– Lululemon founder Chip Wilson has ramped up his campaign against the board of Lululemon Athletica, accusing its board of directors of weak governance and ‘strategic drift’ as he presses for widespread boardroom changes.
As reported by The Wall Street Journal (paywall), Wilson wrote in a letter to shareholders that months of private engagement with the board had failed to produce meaningful reforms, arguing the company lacks the creative and brand expertise needed to sustain growth.
Wilson launched a proxy fight in December and hopes to replace three directors with his nominees: former On Running co-CEO Marc Maurer, former ESPN marketing chief Laura Gentile and former Activision executive Eric Hirshberg. He says the changes are necessary to restore innovation and strengthen oversight while the company searches for a new chief executive.
The board has rejected Wilson’s description of events, saying it has engaged with him in good faith and remains open to dialogue with shareholders as it focuses on long-term value creation.
– A US federal judge has approved a settlement resolving a dispute between the SEC and Pfizer tied to a long-running insider trading case involving the former hedge fund SAC Capital Management, once run by investor Steven Cohen.
According to Reuters (paywall), US District Judge Victor Marrero in Manhattan approved a deal awarding Pfizer $29 mn from remaining funds after SAC’s $601.8 mn SEC settlement over illegal trades in drugmakers Wyeth and Elan enacted by former SAC portfolio manager Mathew Martoma.
The payment resolves a dispute over $75.2 mn left over after investors harmed by the trades were compensated.
Under the settlement, Pfizer agreed to drop its appeal of a prior ruling that directed the funds to the US Treasury. The Treasury will now receive the remaining $46.2 mn.
– US regulators have said that banks will not face additional capital requirements for holding or dealing in tokenized securities, reinforcing a ‘technology-neutral’ approach to financial regulation, as reported by Reuters.
In joint guidance the Federal Reserve, Federal Deposit Insurance Corporation and Office of the Comptroller of the Currency, lawmakers said blockchain-based securities should generally receive the same capital treatment as their traditional counterparts.
The group said the method used to issue, record or transfer a security, such as distributed ledger or blockchain technology, should not by itself alter how banks calculate regulatory capital.
– SoftBank’s digital payments arm PayPay has delayed the launch of its planned US IPO, highlighting the fragile state of global equity markets.
According to Bloomberg (paywall), the fintech company had been expected to begin its IPO roadshow and release a prospectus detailing its pricing range, but executives opted to postpone the launch as volatile market conditions dampened investor appetite.
The delay follows sharp swings in global markets linked to escalating geopolitical tensions in the Middle East, which have pushed investors toward safer assets and reduced demand for new listings.
PayPay, backed by SoftBank Group, is pursuing what could become one of the largest US listings by a Japanese fintech company. It has been targeting a valuation of up to about $13.4 bn and aims to raise roughly $1.1 bn through the sale of US depositary receipt shares on Nasdaq.

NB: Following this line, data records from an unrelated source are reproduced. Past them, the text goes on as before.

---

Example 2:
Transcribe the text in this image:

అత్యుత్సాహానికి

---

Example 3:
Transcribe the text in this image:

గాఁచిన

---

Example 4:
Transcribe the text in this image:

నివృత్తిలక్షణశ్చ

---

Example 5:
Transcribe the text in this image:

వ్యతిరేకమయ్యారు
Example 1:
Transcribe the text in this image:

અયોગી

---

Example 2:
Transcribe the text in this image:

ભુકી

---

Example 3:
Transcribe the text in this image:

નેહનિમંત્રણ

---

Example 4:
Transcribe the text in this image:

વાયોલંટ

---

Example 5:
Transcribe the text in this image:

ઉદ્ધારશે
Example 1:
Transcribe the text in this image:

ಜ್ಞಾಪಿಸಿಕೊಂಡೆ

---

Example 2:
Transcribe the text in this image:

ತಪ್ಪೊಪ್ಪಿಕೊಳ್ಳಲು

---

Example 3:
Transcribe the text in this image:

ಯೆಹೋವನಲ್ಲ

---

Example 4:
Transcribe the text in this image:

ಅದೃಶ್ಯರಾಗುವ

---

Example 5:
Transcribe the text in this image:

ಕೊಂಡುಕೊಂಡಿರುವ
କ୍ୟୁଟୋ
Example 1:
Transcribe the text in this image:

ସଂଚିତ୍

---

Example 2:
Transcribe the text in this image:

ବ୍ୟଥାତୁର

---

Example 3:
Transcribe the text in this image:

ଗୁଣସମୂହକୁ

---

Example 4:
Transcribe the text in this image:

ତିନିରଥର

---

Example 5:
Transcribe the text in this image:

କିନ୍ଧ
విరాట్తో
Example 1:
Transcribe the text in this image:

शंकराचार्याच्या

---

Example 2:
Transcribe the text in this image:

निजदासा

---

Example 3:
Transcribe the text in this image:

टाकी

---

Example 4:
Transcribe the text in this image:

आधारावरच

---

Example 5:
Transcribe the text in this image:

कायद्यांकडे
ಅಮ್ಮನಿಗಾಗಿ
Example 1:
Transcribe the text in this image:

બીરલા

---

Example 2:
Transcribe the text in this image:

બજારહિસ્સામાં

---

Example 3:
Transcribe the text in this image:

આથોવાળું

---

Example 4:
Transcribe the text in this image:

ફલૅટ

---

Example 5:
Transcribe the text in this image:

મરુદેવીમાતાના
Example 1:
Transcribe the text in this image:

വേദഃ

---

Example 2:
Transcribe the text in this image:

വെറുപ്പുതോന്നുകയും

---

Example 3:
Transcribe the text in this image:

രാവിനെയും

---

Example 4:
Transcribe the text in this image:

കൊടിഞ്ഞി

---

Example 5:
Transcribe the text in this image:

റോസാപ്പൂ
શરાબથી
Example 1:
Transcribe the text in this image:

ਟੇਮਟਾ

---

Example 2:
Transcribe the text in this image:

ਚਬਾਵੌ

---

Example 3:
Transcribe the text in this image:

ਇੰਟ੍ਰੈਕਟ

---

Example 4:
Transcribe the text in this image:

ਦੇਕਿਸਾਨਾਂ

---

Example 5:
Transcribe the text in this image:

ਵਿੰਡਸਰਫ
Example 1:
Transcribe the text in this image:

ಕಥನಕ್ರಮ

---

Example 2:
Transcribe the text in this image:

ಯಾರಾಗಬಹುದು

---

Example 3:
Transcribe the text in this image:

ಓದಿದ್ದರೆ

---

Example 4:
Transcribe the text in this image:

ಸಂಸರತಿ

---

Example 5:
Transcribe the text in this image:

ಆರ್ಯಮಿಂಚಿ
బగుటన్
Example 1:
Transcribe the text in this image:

– Shopping center operator Whitestone REIT has attracted takeover interest from several private equity firms while simultaneously facing mounting pressure from activist investors seeking board changes.
According to Reuters, potential bidders including Blackstone and TPG have signed confidentiality agreements to review company materials as they evaluate possible offers. The trust has hired Bank of America to oversee the process.
Whitestone has recently been notified it could face two proxy fights for board seats, including a campaign launched by Emmett Investment Management, which nominated four directors to replace most of its six-member board. Former Whitestone CEO James Mastandrea has also backed plans to nominate his own slate.
Separately, major shareholder MCB Real Estate, which owns more than 9 percent of the company, previously offered to acquire Whitestone for $15.20 per share.
– Shareholders have filed a proposed class-action lawsuit against Apollo Global Management and its billionaire co-founders Leon Black and Marc Rowan, alleging the private equity firm misled investors about its ties to Jeffrey Epstein.
According to Reuters, the complaint claims Apollo and its leadership concealed business dealings with Epstein for nearly five years, causing investors to purchase shares at inflated prices.
According to the lawsuit, the firm’s public filings and statements in 2021 and 2022 denied having a business relationship with Epstein, despite alleged communication between him and senior Apollo leadership relating to company matters.
Investors say the statements were materially misleading and exposed Apollo to reputational and financial risk once Epstein-related documents and communications surfaced publicly.
Apollo has previously maintained that only Black had a relationship with Epstein, primarily surrounding tax and estate planning work, and that other executives did not maintain business ties with the financier. The firm and its executives are expected to deny the allegations.